Saison haben alle drei Sorten von Juni bis September. Die Köpfe werden von Hand geerntet. Handarbeit ist übrigens immer ein Muss. Auch auf grossen Schweizer Anbauflächen gibt es bislang keine Maschine, mit der sich die Köpfe abschneiden lassen. Lediglich ein Erntewagen mit Förderband ist im Einsatz. Auf dem Wagen werden die Kohlköpfe von Helfern in Kisten verpackt.

Die drei Verwandten
Blumenkohl gibt es grün, violett, rötlich oder gelb. Hierzulande ist jedoch vor allem die weisse Variante bekannt. Broccoli ist manchmal blau, Romanesco manchmal violett. Die farbigen Sorten bekommen mehr Sonne. Ob sie aromatischer sind, darüber sind sich Fachleute uneins.
• Blumenkohl stammt ursprünglich aus Kleinasien und wird seit dem 16. Jahrhundert in ganz Europa angebaut, zuerst in Italien. Heute gehört er zu den beliebtesten Gemüsesorten und zu jenen seltenen, von denen die Blüten gegessen werden. Seine weisse Farbe hat er, weil er von Blättern umhüllt ist oder mit Folien
abgedeckt wird. Er bleibt schön weiss, wenn man ins Kochwasser etwas Milch oder Zitronensaft gibt. Er enthält unter anderem Vitamin C und Kalzium.
• Broccoli ist ein enger Verwandter des Blumenkohls. Was beide gemeinsam haben: Die Röschen des Kopfes bestehen aus den noch nicht ganz entwickelten Blütenständen. Beim Broccoli sind die Knopsen aber schon deutlich zu erkennen. Broccoli gilt als wertvollste Kohlsorte, sie hat viel Vitamin C, Folsäure, Kalzium und Eisen. Harmoniert gut mit Knoblauch, Mandeln, Weisswein, Zitronensaft.
• Romanesco ist eine Variante des Blumenkohls. Er wurde zuerst in der Nähe von Rom gezüchtet. Er ist reich an Vitamin C, Kalzium, Kalium und Phosphor und hat einen höheren Beta-Carotin-Gehalt als Blumenkohl. Romanesco schmeckt ganz ähnlich wie Broccoli, ist aber schöner anzuschauen.

Im Trio ein Genuss

Welche der Kohlsorten ist bei den Konsumenten und Konsumentinnen am beliebtesten? Statistisch hat der Blumenkohl die Nase vorn. Doch Gemüsebauer Niederberger weiss auch: «Kunden lieben die Auswahl, greifen mal zum einen, mal zum anderen.» Und manchmal legen sie auch alle drei Sorten zusammen in den Einkaufskorb. Ein guter Entscheid, denn zum einen passen Blumenkohl, Broccoli und Romanesco geschmacklich hervorragend zusammen und lassen sich auf die gleiche Art zubereiten. Und zum anderen kommen Ästheten auf ihre Rechnung, wenn sie die verschiedenfarbigen Röschen akkurat auf grossen Tellern anrichten können.

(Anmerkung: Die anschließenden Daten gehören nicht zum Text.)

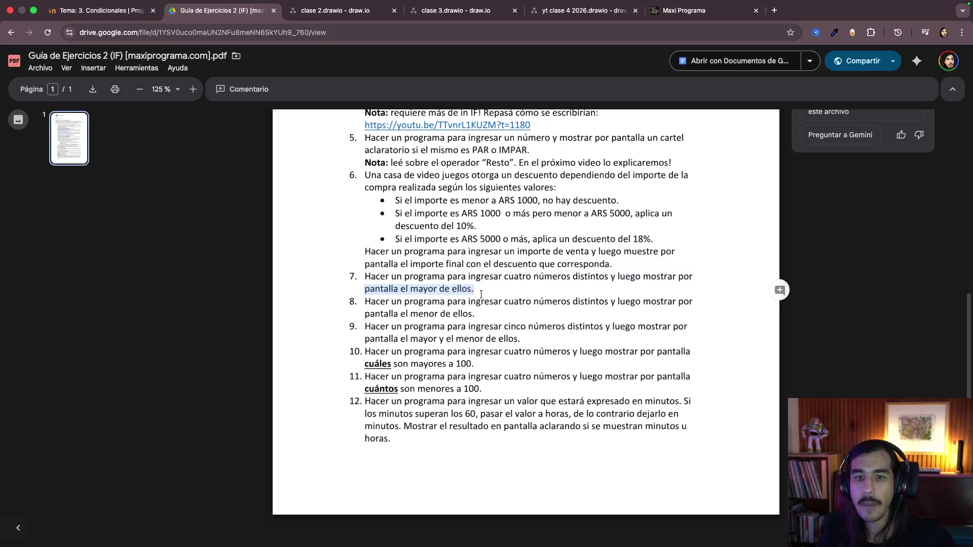
click(342, 11)
Step: Copy the NUM > 0 decision from the clase 3 diagram and paste a copy
click(480, 15)
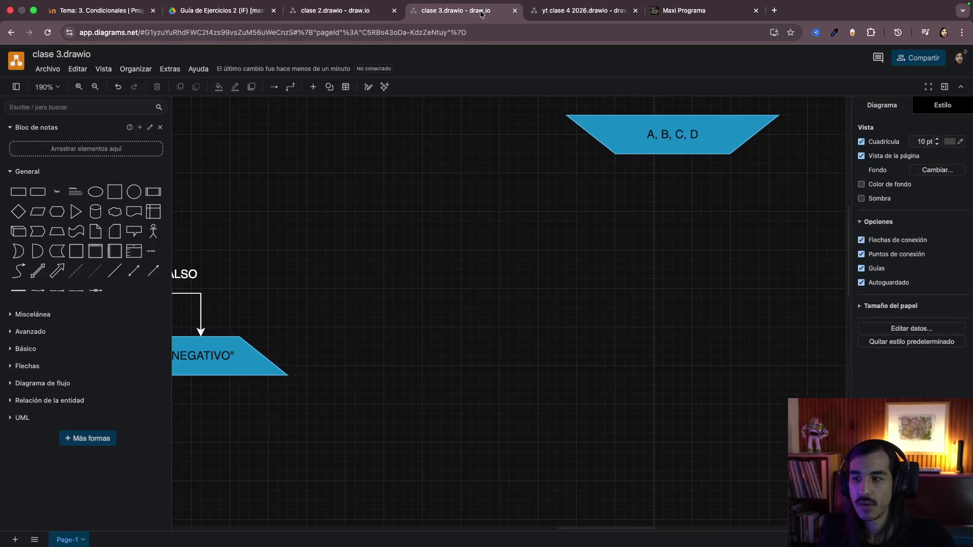
scroll(601, 222, right, 1)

Üblicherweise werden die drei Kohlsorten gekocht. Das macht sie bekömmlicher. Toni Niederbergers Kundschaft macht aber auch gerne einmal einen Saft daraus. Sie verarbeitet Broccoli und seine nahen Verwandten zu grünen Smoothies. Die dickflüssigen Getränke liegen im Trend und gelten als sehr gesund. Kenner schwören auf die Extraportion Bitter- und Nährstoffe, die sie sich mit den pürierten Gemüsesorten und Kräutern zuführen. Oft werden die Drinks mit Früchten kombiniert und mit Honig, Agavendicksaft oder Joghurt verfeinert. Das Rohgemüse aus dem Mixer hat zudem einen weiteren Vorteil: Die im Mixer zerkleinerten Pflanzenfasern sind leichter verdaulich als Rohkost pur. In diesem Aggregatzustand liegt dann ein roher Blumenkohl gar nicht mehr schwer im Magen.